======== Data provided

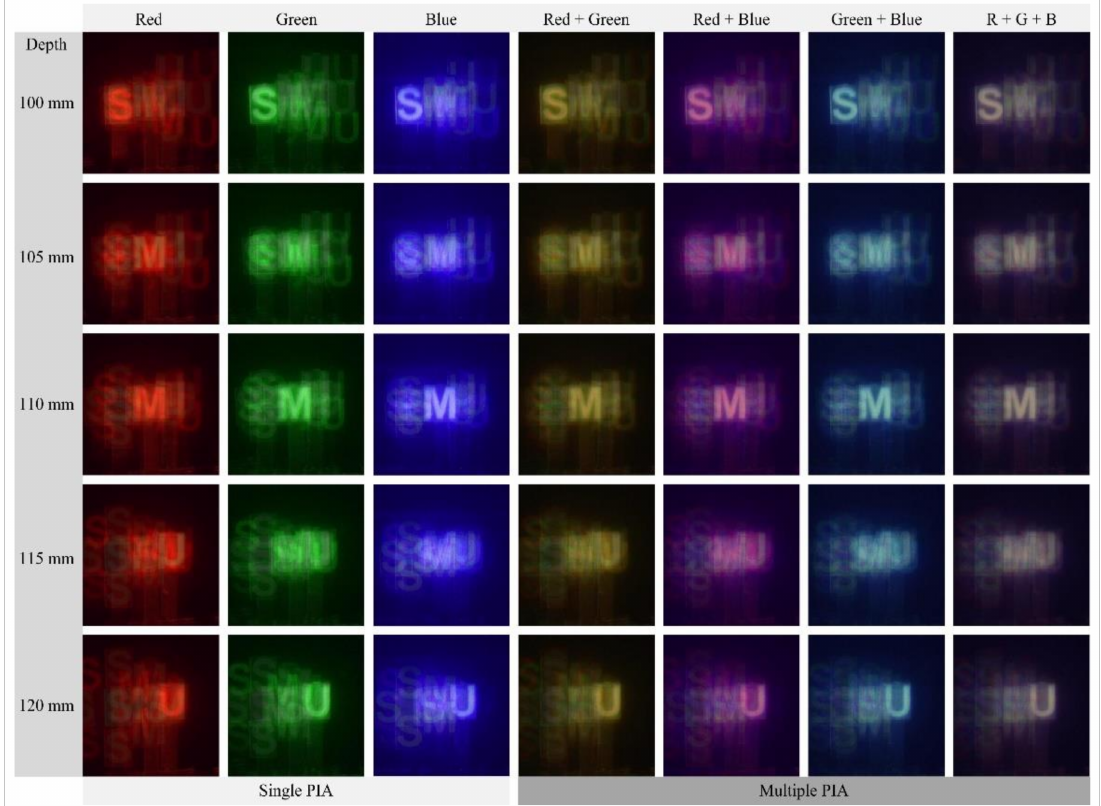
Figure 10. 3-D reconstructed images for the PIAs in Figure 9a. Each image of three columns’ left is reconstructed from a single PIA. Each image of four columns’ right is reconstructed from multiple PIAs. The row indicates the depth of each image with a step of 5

================
======== Data provided

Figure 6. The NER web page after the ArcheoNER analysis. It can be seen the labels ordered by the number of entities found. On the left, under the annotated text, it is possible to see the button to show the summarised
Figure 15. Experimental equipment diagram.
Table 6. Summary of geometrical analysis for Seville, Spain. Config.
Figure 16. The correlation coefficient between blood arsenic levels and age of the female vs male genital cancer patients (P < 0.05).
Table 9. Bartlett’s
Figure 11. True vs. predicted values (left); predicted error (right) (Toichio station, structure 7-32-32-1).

================

Activity | Show the lines of the records above that mention "right".

Response for this exercise |
Figure 10. 3-D reconstructed images for the PIAs in Figure 9a. Each image of three columns’ left is reconstructed from a single PIA. Each image of four columns’ right is reconstructed from multiple PIAs. The row indicates the depth of each image with a step of 5
Figure 11. True vs. predicted values (left); predicted error (right) (Toichio station, structure 7-32-32-1).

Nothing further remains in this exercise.